La mayoría desean venir pero muchas veces sus agendas las dirigen los departamentos de comunicación de las editoriales y, obviamente, para ellas no es lo mismo Alcañiz que Zaragoza, Barcelona o Madrid. Por desgracia, todo o casi todo se mide en función del impacto que pueda tener el acto en cuestión en medios y redes. Estoy seguro de que, en muchos casos, la asistencia y la venta de ejemplares ha sido mayor en nuestra librería que en otras de ciudades grandes. Desde el punto de vista meramente económico estos encuentros no son rentables. Hemos de asumir el desplazamiento, la pernocta y las dietas de las autoras y autores. Desde hace unos años, el Gobierno de Aragón convoca una ayuda para las librerías que llevamos a cabo este tipo de actividades y que nos permite recuperar una parte de lo invertido. Si no existiera, sería imposible realizarlas. Espero que el nuevo gobierno mantenga esta ayuda. El apoyo a la cultura es insuficiente y debería erigirse como uno de los pilares fundamentales de cualquier sociedad que aspire a ser un poco civilizada.
¿Qué les aporta a los autores?
Se marchan encantados. Tanto la escritora Ana Muñoz como yo, que somos quienes coordinamos los encuentros, intentamos que los autores se sientan cómodos y disfruten. Por ejemplo, Rosario Villajos, ganadora del Premio Biblioteca Breve de 2023 y que se ha pasado el año de presentación en presentación, nos confesó que había estado mejor que en ningún sitio. Supongo que es la cercanía y la sencillez lo que les complace. También hay otro tipo de autores a quienes no les interesa ese tipo de trato. Basta leer entre líneas su literatura para saber quiénes son. Pero a esos no los invitamos (risas).
¿Qué relación se crea?
En muchos casos, como ocurrió con Miguel Ángel Oeste o la propia Rosario, los despedimos casi como amigos. Estos dos encuentros fueron muy especiales. Sentimos una conexión fuerte y mantenemos el contacto.

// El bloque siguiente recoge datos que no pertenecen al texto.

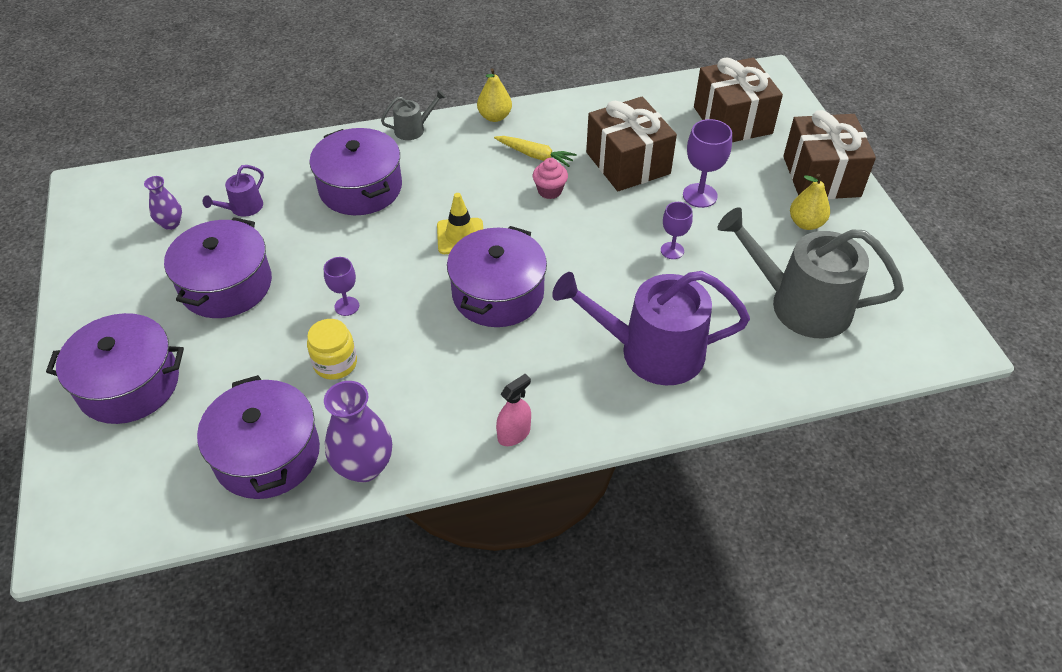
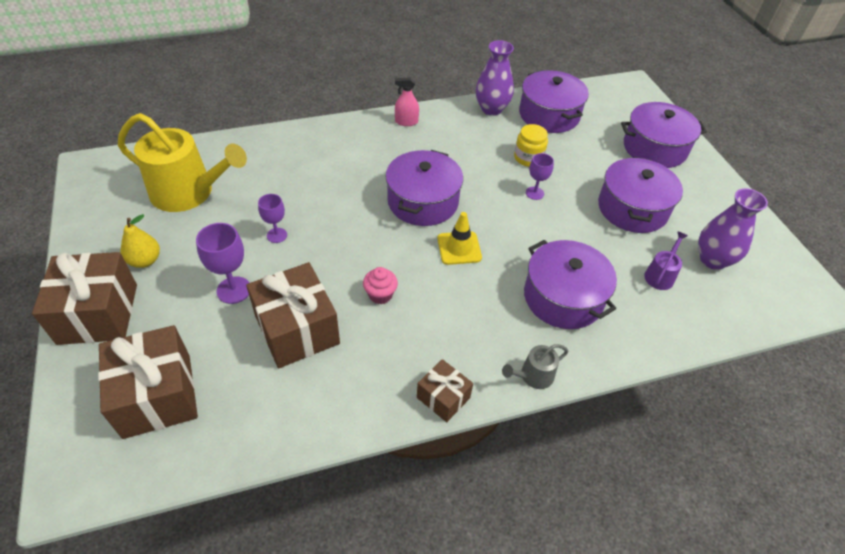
camera: 175 degrees right, 0 degrees up
(171, 224) = (712, 260): purple vase -> purple vase, size x1.74
(494, 117) = (443, 397): yellow pear -> brown gift
(514, 434) = (406, 122): pink spray bottle -> pink spray bottle turned 45 degrees clockwise
(535, 155) = (395, 339): yellow carrot -> none
(651, 351) = (312, 163): purple watering can -> none
(800, 304) = (188, 192): grey watering can -> yellow watering can

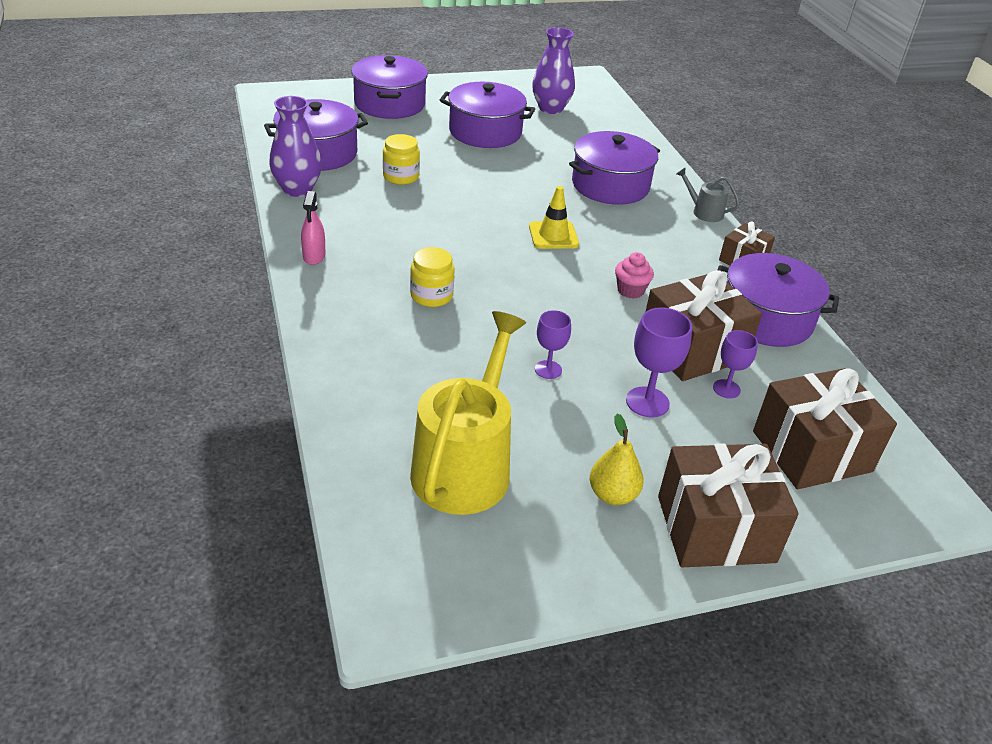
camera: 90 degrees left, 10 degrees down
(364, 177) = (431, 296): none -> yellow jar
(423, 201) = (479, 254): purple pot -> purple pot (766, 318)
(533, 376) = (704, 212): grey watering can -> grey watering can turned 150 degrees clockwise
(534, 193) = (463, 180): purple goblet -> purple goblet (726, 389)
(660, 275) = (574, 135): purple watering can -> none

¿Qué importancia tiene estar presente en eventos fuera de la librería (San Jorge o presentaciones en el teatro o el Palacio Ardid con Alcañiz Lee…??

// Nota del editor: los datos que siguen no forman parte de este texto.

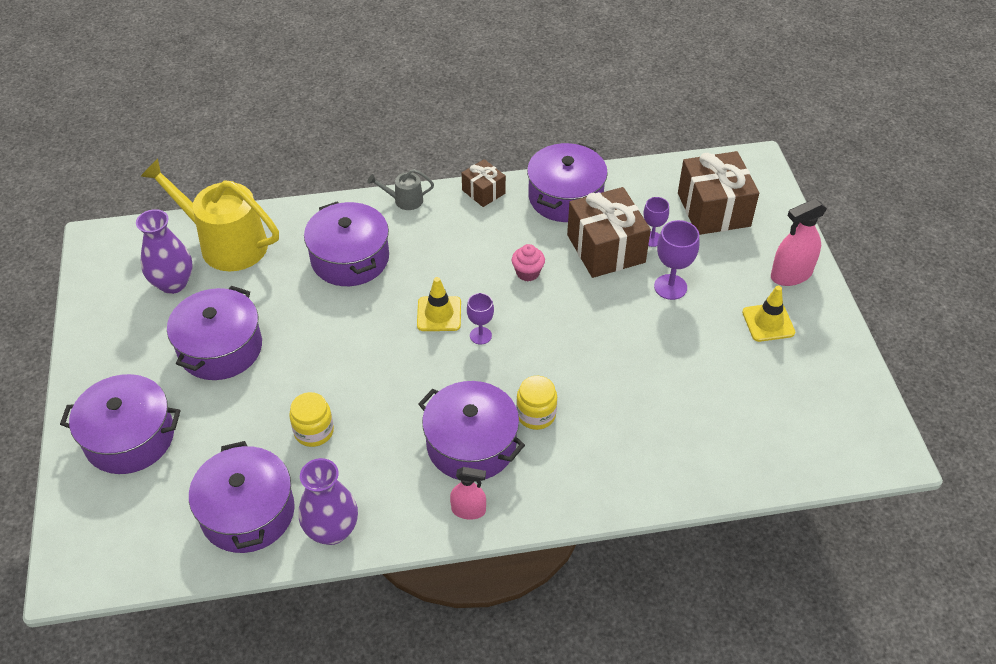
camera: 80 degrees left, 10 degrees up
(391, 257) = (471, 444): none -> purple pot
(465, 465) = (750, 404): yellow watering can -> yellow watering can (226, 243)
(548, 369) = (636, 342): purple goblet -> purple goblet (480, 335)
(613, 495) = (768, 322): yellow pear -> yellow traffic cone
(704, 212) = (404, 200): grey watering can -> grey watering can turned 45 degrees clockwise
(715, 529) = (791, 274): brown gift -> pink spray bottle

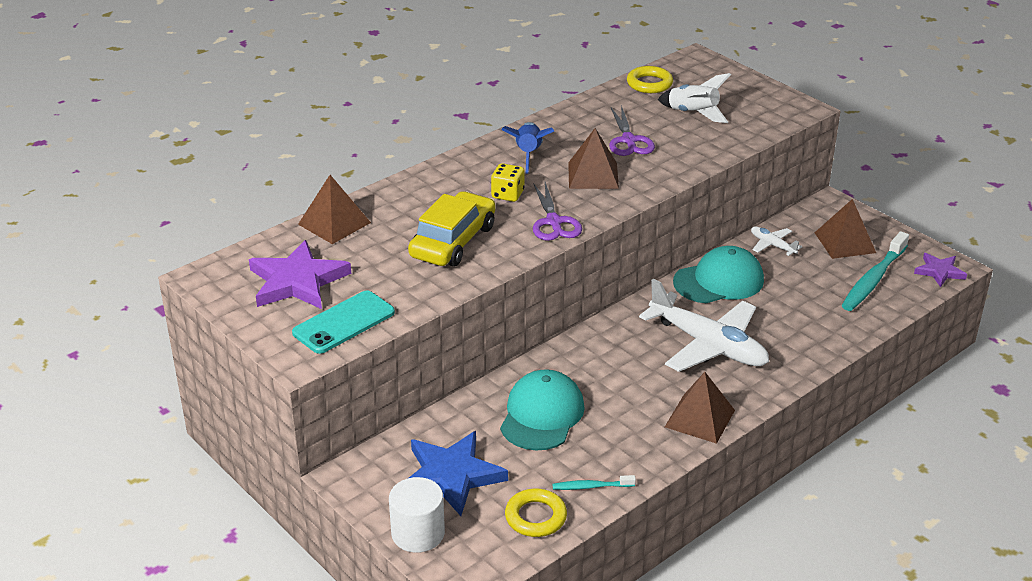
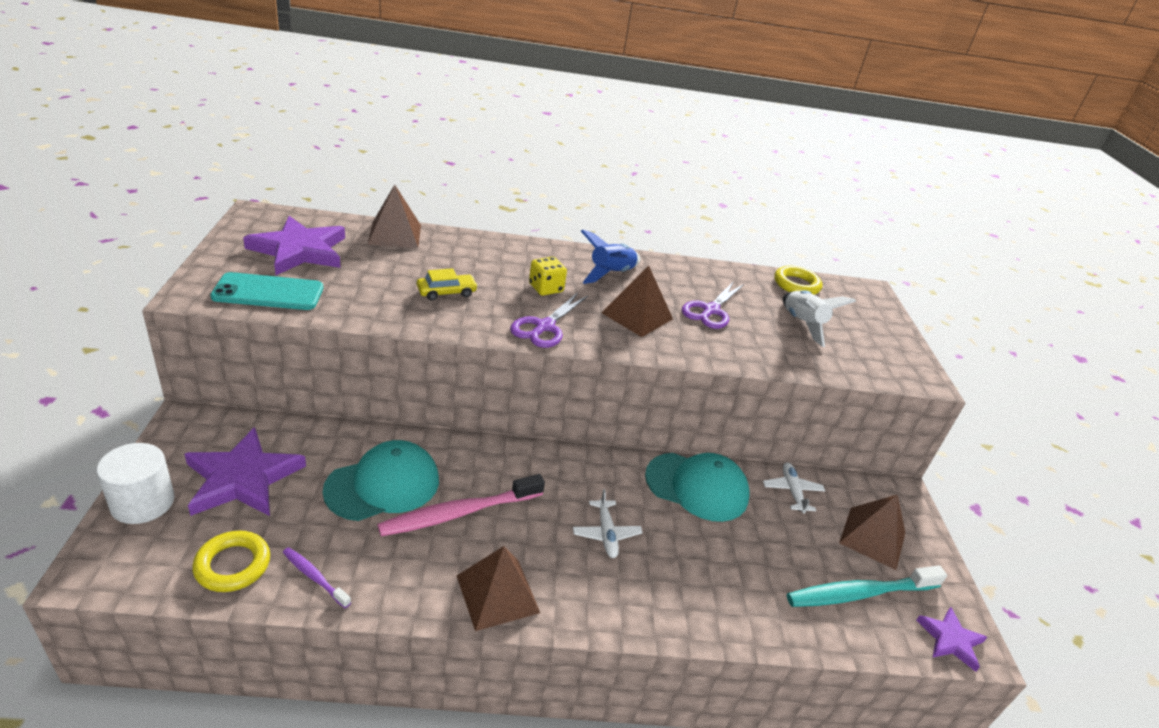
camera: 35 degrees right, 0 degrees up
(451, 476) = (242, 478): blue star -> purple star
(453, 241) = (446, 292): yellow car -> yellow car, size x0.51
(591, 486) = (314, 577): turquoise toothbrush -> purple toothbrush
(612, 396) = (459, 513): none -> pink toothbrush
(708, 345) = (606, 534): white plane -> white plane, size x0.45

Corresponden a un compromiso cultural y, sobre todo, social con Alcañiz.
¿Qué proyectos de futuro tienes en mente?
En enero entregaremos el primer premio Las Antonias a la que nos ha parecido la mejor novela del año en el club de lectura. Será muy guay. Un cliente a quien queremos mucho está elaborando el trofeo artesanalmente. También hay otras cosas que anunciaremos próximamente.

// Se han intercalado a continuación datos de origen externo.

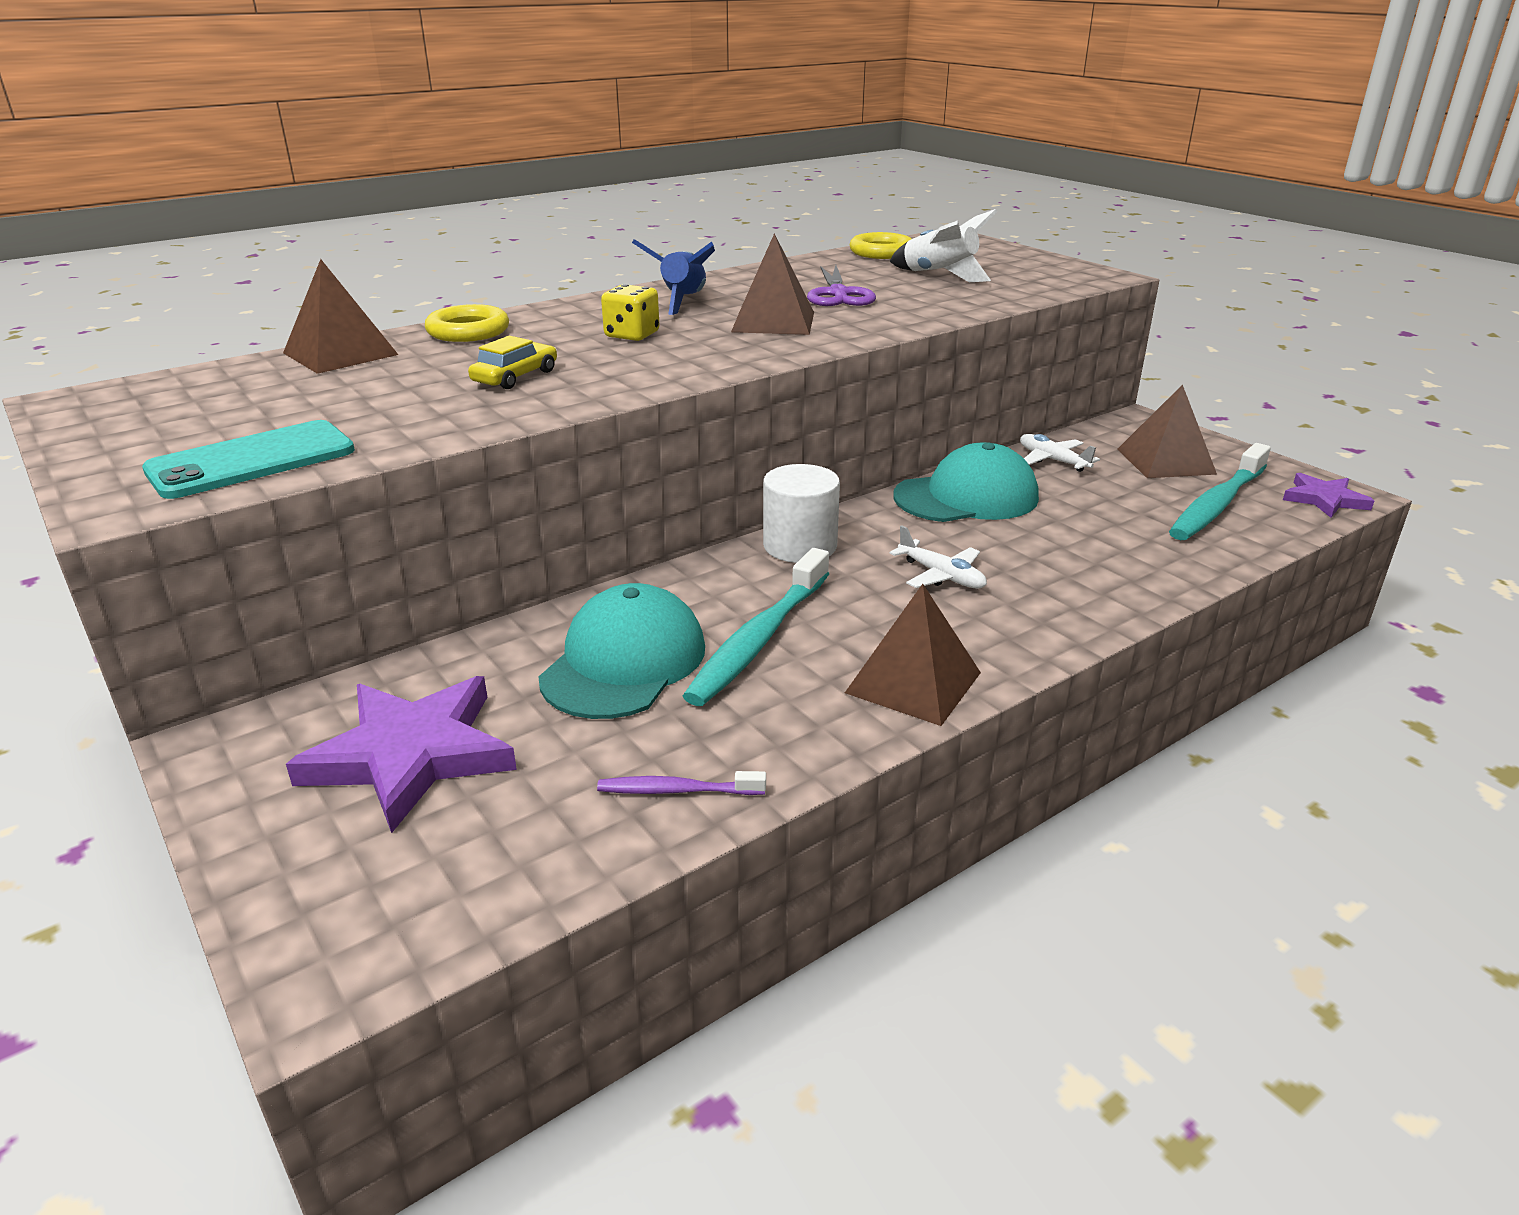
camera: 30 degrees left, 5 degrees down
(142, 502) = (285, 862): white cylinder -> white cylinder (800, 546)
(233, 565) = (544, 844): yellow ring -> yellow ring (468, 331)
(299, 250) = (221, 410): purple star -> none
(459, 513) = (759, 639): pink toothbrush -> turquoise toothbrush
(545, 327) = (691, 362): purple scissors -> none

Alcañiz y el Bajo Aragón necesita más gente como Eugenio, es siempre un placer entrar en su librería y si tienes suerte poder charlar con el.
Grande Eugenio!!! Sigue así.
Eugenio, felicidades por estos 10 años aguantando en la máxima categoría, todo un milagro para cualquier comercio en Alcañiz. El secreto esta claro: pasión, pasión y más pasión. Y por supuesto centro del campo correoso, defensa expeditiva, balones al área y campo embarrado. ¡Por muchos años!